The graph shows a sample load curve of megawatts produced over 12 months at a distribution substation. The annual minimum load is approximately 25% of the annual peak load.
FERC SGIP 15% Rule
The Federal Energy Regulatory Commission’s (FERC) Small Generator Interconnection Procedures (SGIP) contains guidelines for interconnection of wholesale distributed generation, including PV of up to 20 megawatts (MW). The SGIP defines three distinct procedures for DG plants that (1) are smaller than 10 kW, (2) have a maximum size of 2 MW, and (3) are no larger than 20 MW. The procedures and study requirements become more complex for larger systems. Because a large percentage of DG PV sizes are smaller than 2 MW, Section 2 of the SGIP describes a fast-track process. If the proposed generator passes a series of 10 screening tests, interconnection proceeds without the need for any supplemental studies. The 15%-threshold screen often triggers the requirement for supplemental studies. The specific SGIP language states:
2.2.1.2. For interconnection of a proposed Small Generating Facility to a radial distribution circuit, the aggregated generation, including the proposed Small Generating Facility, on the circuit shall not exceed 15% of the line section annual peak load as most recently measured at the substation.
Most DG proposed projects are not wholesale in nature, but are commercial and residential PV installations. As such, state interconnection rules apply. SGIP language is included in many state procedures that apply to state-jurisdictional installations, and most state rules largely conform to the SGIP series of screening tools, including the 15% rule.
Expanding the “15% Rule”
There are several reasons why the 15% threshold may be considered conservative:
- In practice, minimum load on most line sections occurs at night, when PV system output is non-existent. Realistic daytime minimum load on most distribution circuits would be well above the absolute minimum load. For the example in Figure 1, daytime minimum load, when PV generation capacity becomes significant, is closer to 50% of the annual peak load.
- With present anti-islanding technology, the risk of unintentional islanding is very low, even if PV system capacity matches or exceeds the load in a line section.
- Some argue that the 15% threshold is also useful to account for other potential impacts of DG on distribution circuits, including voltage control and protection coordination. However, recent analysis and field experience suggests that these problems are not a significant concern at 15%-penetration levels. There are numerous examples of line sections with PV-penetration levels well beyond 15% with respect to peak load that have reported no performance impacts.
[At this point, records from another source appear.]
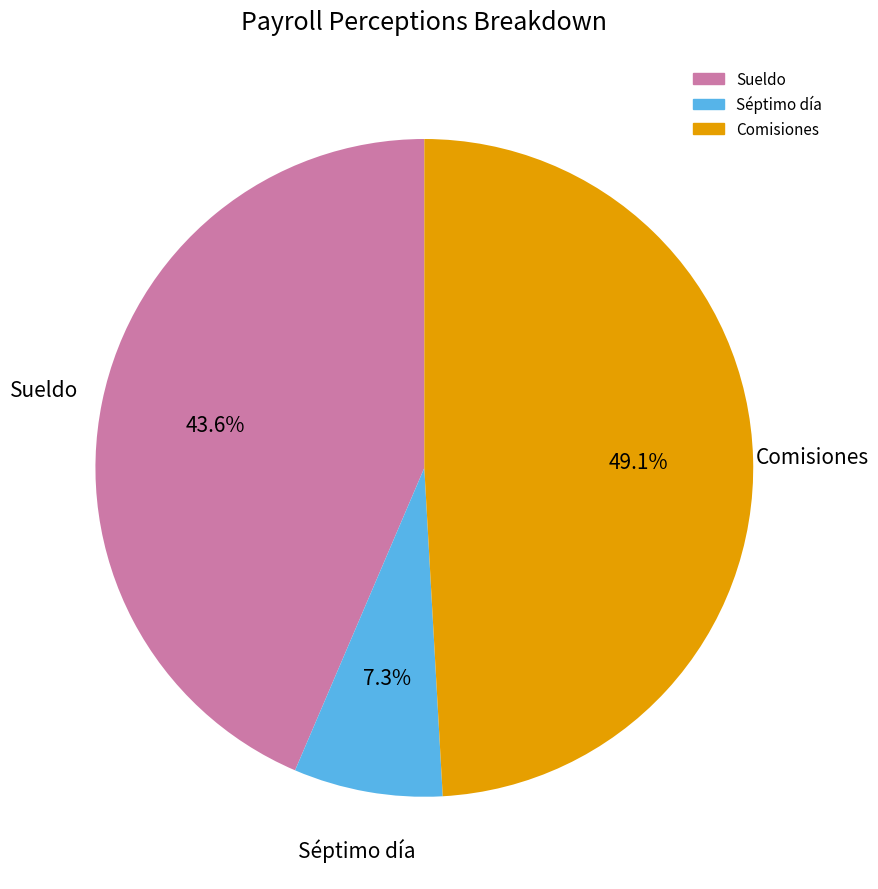

Rank the categories by value from lowest to highest.

Séptimo día, Sueldo, Comisiones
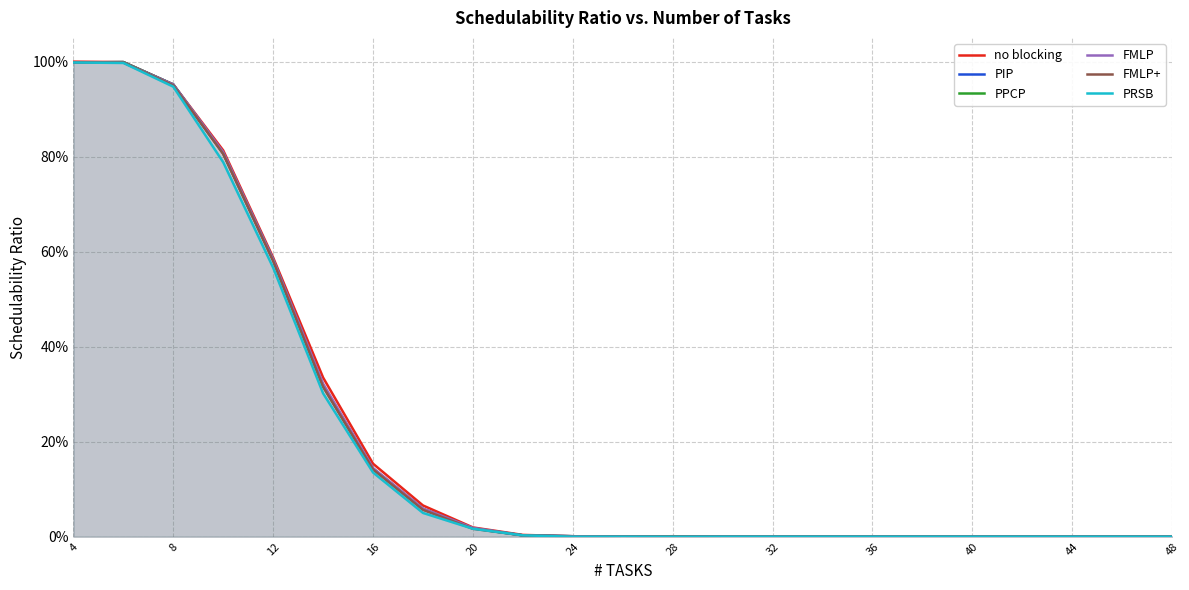

The value of PIP at 20 is 0.9. True or false?

False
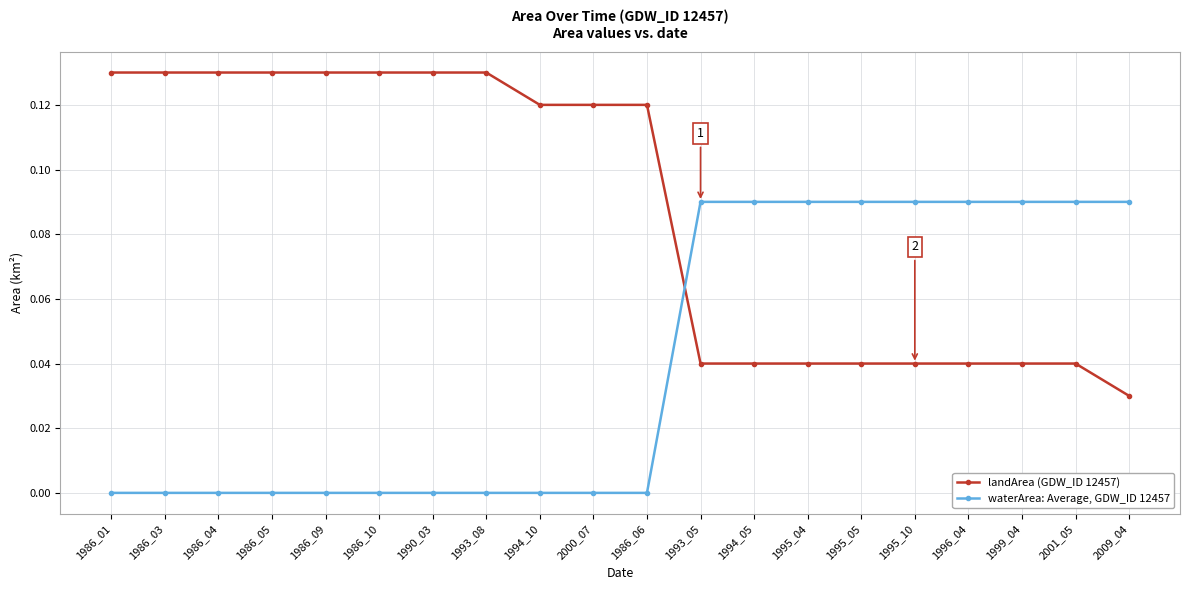

Rank the series at 2001_05 from highest to lowest value.

waterArea: Average, GDW_ID 12457, landArea (GDW_ID 12457)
Presently, the DOE SI team, the National Renewable Energy Laboratory (NREL), and Sandia National Laboratories (SNL) are collaborating with the California Public Utilities Commission (CPUC) and Solar Energy Industries Association (SEIA) to evaluate the technical bases that support interconnection screening criteria, including the 15% threshold, and determine whether revisions are justifiable based on documented industry experience and technical advances. NREL and SNL are leading the technical research, compiling data, and conducting high-penetration PV tests and demonstrations with a goal of presenting a white paper that reinforces a higher, but still safe, DG penetration level than the present 15%.
Finally, strategic stakeholder meetings and workshops began in August, 2011, at the CPUC office in San Francisco, California. Additional meetings will be held in September and November 2011 to discuss the adequacy of existing screening procedures, including the 15% threshold, for wholesale distributed generation. The information for the September and November 2011 meetings will be posted on the DOE High Penetration Solar Portal Webpage.